I guess one thing I want to clarify: Is it the CIA who is directing these Afghan military who are operating under them on what operations to undertake or are these CIA-trained Afghan soldiers making those decisions themselves?

I think that’s a very good question, and the problem is there’s not enough transparency about these operations to know. What we’d like to see is more accountability so that that question becomes clear, particularly those people who are affected by these night raids.

Now, the CIA says it takes these allegations seriously and they’re going to thoroughly review what you’ve written. But in a statement, the agency says your claims are likely false or exaggerated. They point to past reviews of similar allegations, and they kind of suggest you’ve been played by the Taliban propaganda machine.

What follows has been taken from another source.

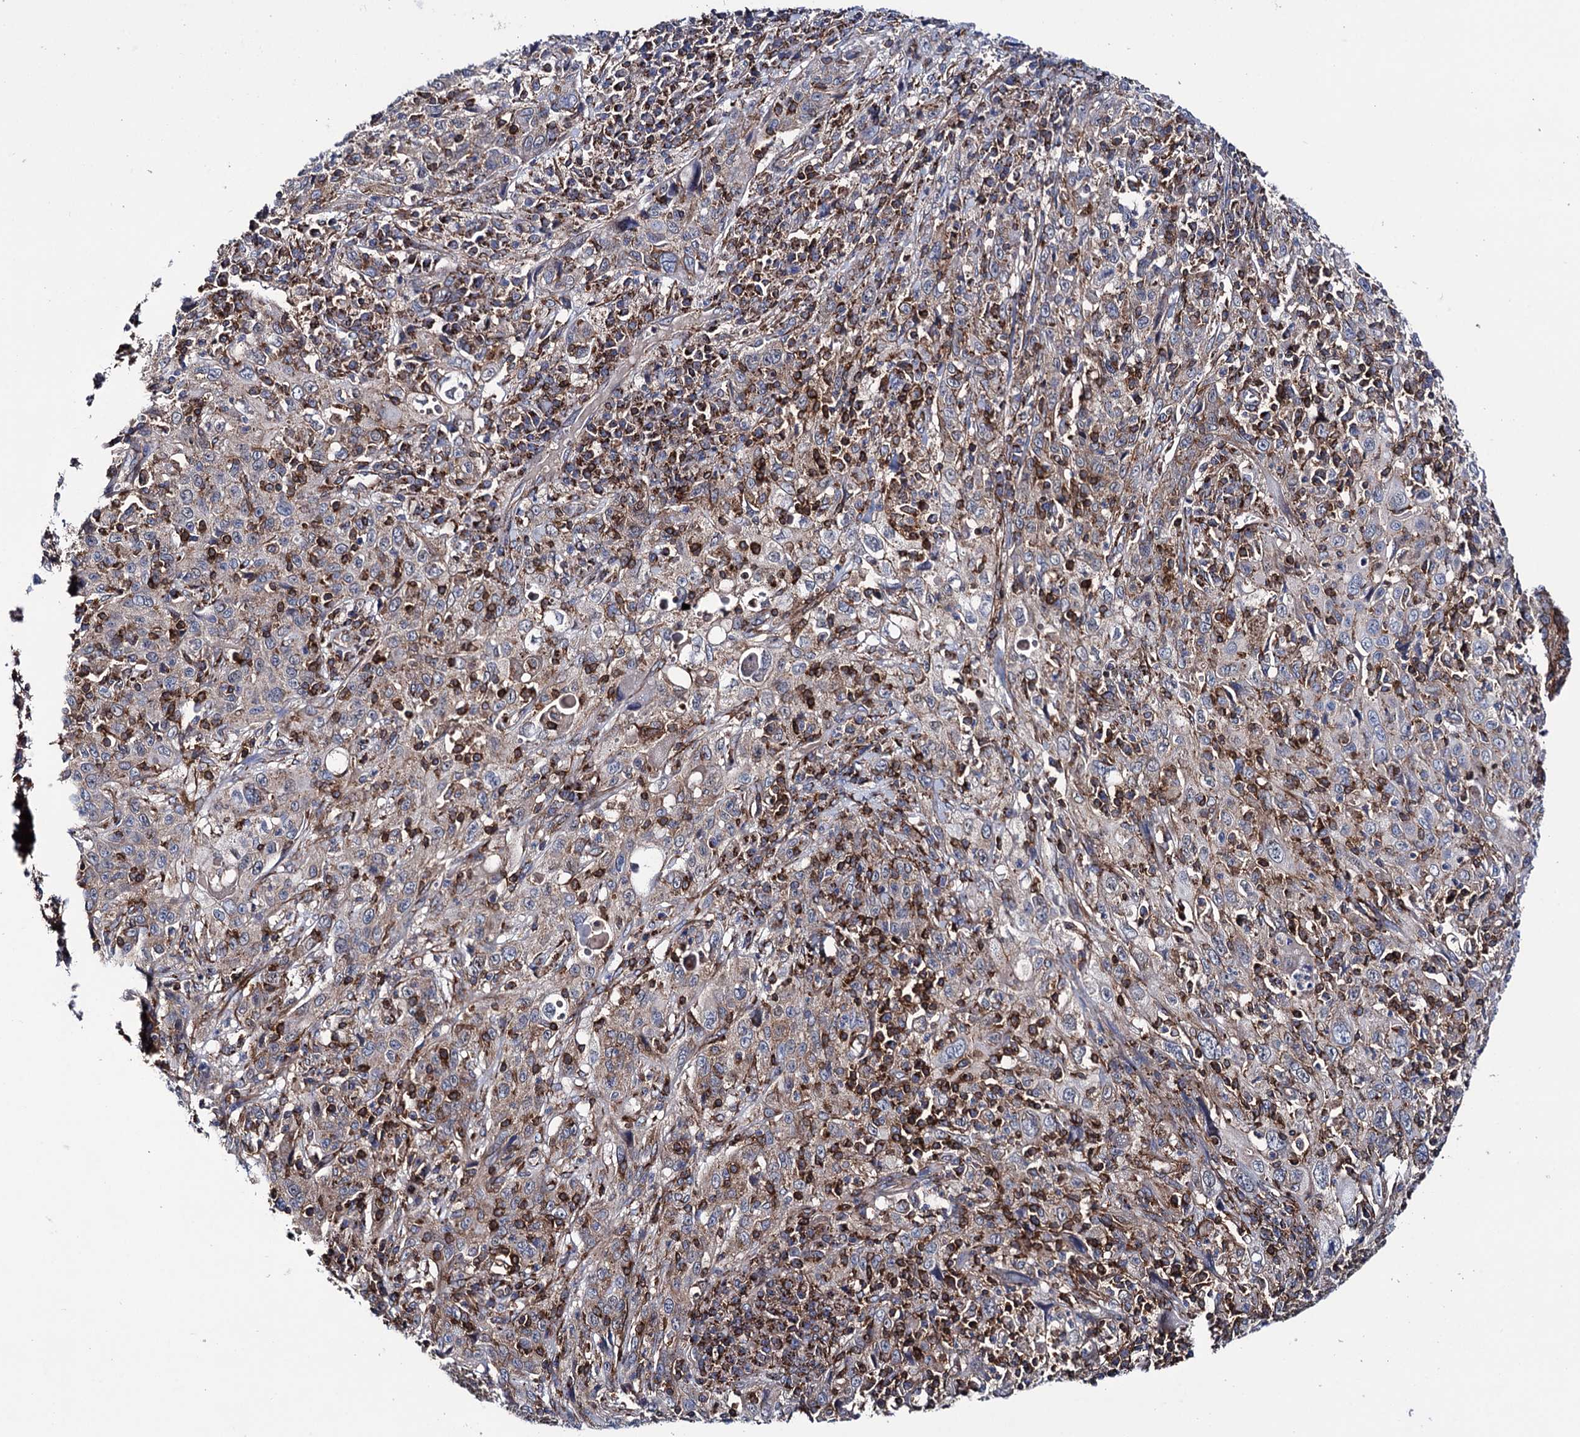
{"staining": {"intensity": "weak", "quantity": ">75%", "location": "cytoplasmic/membranous"}, "tissue": "cervical cancer", "cell_type": "Tumor cells", "image_type": "cancer", "snomed": [{"axis": "morphology", "description": "Squamous cell carcinoma, NOS"}, {"axis": "topography", "description": "Cervix"}], "caption": "Squamous cell carcinoma (cervical) stained for a protein (brown) displays weak cytoplasmic/membranous positive expression in approximately >75% of tumor cells.", "gene": "DEF6", "patient": {"sex": "female", "age": 46}}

Well, yeah. They say they’ve investigated these in the past. We’ve seen no evidence that they’ve ever held anyone accountable and some of these incidents have been investigated by other groups other than ourselves, including media. And, you know, they have also corroborated these accounts. Some of these clinics, you know, the clinic staff, they’re run by international nongovernmental organizations, and they know that these raids have happened to their staff, have been beaten up or in some cases, killed, and these are international NGOs who vouch for their own staff and yet, even in those cases, no investigations have taken place.

The CIA statement that I mentioned also affirms the US commitment to the rule of law and says it doesn’t condone or knowingly participate in illegal activities. What do you want the US to do in response to your report?

Well, we know that some groups, including the UN and the Afghan Independent Human Rights Commission, have been trying to investigate these incidents to get to the bottom, to give some redress to the victims. We would like the US to cooperate with these investigations so that the truth comes out. They say they want to hold their forces accountable and abide by the rule of law. This is the way they can do it.

This interview has been condensed and edited for clarity. Reuters contributed to this report.